▶ **Problems and tasks**:
- 1) Name each molecule in the quoted summary of the Central Dogma given in the passage on the telomere and ribosome Nobel Prizes.
- 2) According to the passage on the telomere and ribosome Nobel Prizes, what does telomerase do?
- 3) Carry on the passage on the telomere and ribosome Nobel Prizes from its last sentence.

Here's what I want to know: why did Physiology/Medicine go to the people who figured out how telomeres work, and Chemistry to the people who figured out how the ribosome works, and not the other way around?
Telomeres are the little chemical caps on the end of chromosomes which protect chromosomes from degradation during cell division, and telomerase is the enzyme which builds them and keeps them stable from cellular generation to generation. Ribosomes are the organelles in your cells which are the little factory workers of molecular biology's Central Dogma: when we say "DNA makes RNA makes protein", it's the ribosomes which physically
do the "RNA makes protein" piece of the puzzle, translating messenger RNA into amino acids codon by codon and then assembling the amino acids into proteins.
Given the ribosome's role in protein construction, if they'd asked me to decide (hah!), I would have given Physiology/Medicine to the ribosome scientists, and given that the telomere/telomerase interaction is a narrower chemical process, I would have given Chemistry to the telomere scientists.

(Bounding box prediction data)
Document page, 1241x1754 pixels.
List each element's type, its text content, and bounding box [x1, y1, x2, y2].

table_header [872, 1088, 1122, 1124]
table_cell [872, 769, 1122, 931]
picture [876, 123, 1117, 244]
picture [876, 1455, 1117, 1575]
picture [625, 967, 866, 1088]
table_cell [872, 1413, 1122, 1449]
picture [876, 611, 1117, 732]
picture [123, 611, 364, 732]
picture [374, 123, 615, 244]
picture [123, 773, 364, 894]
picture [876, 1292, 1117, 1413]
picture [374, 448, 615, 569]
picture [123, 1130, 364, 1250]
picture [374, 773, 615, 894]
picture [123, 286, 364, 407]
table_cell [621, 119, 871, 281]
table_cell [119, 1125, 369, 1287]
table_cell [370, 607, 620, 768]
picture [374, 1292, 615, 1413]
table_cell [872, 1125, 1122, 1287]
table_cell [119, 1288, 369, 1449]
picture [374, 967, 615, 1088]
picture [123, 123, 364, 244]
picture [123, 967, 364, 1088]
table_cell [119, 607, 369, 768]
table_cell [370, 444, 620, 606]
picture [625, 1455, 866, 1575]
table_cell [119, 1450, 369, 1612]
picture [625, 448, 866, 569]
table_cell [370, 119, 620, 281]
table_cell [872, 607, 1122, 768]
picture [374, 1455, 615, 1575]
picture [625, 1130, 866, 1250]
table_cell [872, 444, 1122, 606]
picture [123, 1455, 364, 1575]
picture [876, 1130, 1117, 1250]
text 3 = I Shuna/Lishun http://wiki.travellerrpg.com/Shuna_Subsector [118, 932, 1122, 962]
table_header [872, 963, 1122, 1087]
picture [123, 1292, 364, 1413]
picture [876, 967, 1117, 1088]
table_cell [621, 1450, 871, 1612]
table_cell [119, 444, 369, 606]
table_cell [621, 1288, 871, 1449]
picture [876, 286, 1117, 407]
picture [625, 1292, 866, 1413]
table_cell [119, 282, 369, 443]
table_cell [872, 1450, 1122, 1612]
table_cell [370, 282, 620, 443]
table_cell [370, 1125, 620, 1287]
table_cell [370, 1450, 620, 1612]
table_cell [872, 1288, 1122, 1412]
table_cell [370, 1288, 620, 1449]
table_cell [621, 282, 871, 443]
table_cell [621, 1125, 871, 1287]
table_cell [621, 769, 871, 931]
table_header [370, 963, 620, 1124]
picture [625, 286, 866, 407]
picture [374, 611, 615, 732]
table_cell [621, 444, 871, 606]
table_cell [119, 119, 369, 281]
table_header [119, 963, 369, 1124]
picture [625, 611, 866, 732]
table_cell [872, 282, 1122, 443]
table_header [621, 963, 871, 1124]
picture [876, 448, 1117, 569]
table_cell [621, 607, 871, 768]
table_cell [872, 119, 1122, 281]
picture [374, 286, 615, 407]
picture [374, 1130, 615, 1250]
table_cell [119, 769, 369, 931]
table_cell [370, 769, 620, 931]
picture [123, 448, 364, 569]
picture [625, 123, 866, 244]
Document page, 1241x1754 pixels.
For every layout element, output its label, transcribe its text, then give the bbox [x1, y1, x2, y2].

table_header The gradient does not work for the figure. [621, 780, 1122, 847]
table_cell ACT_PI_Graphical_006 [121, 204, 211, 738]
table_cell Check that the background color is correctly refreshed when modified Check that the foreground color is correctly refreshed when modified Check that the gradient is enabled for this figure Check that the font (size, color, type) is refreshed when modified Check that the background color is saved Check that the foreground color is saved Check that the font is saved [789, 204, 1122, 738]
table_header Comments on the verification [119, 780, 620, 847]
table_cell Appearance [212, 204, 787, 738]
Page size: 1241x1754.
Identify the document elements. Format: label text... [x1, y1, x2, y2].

▶ **Answers for this exercise**:
- 1) DNA, RNA, protein

- 2) Telomerase builds telomeres and keeps them stable from cellular generation to generation.

- 3)
I have this mental image of the Nobel committee arguing long into the night about which award to give to whom, and finally saying "Okay, heads Chemistry goes to the ribosome, tails to the telomere," then flipping the Chemistry medal. Both discoveries explain fundamental chemical building blocks of the biology of every living organism on this planet, from the lowliest
Archaeobacteria to you and me. It's difficult to say "well, this one is
obviously chemistry and this one is
obviously biology," and I'm curious what the reasoning is. The
press releases do shed some light on the subject, however; the Medicine one focuses on telomeres' role in aging, and the incredibly important discovery that cancer cells' telomeres don't degrade the way that normal cells' telomeres do (making cancerous cells effectively immortal), and the Chemistry one makes special mention of how Ramakrishnan, Steitz and Yonath used X-ray crystallography to map out every atom of the ribosome. So that makes a bit more sense.
Regardless, however, both groups' work is incredibly important, has advanced our understanding of How Life Works enormously, and is eminently worthy of the Nobel Prize. Heartfelt congratulations to Elizabeth H. Blackburn, Carol W. Greider and Jack W. Szostak, winners of the 2009 Nobel Prize in Medicine, and to Venkatraman Ramakrishnan, Thomas A. Steitz, and Ada E. Yonath, winners of the 2009 Nobel Prize in Chemistry, on their excellent work. May your discoveries continue, and may you continue to inspire future generations of scientists to further our understanding of the processes of life.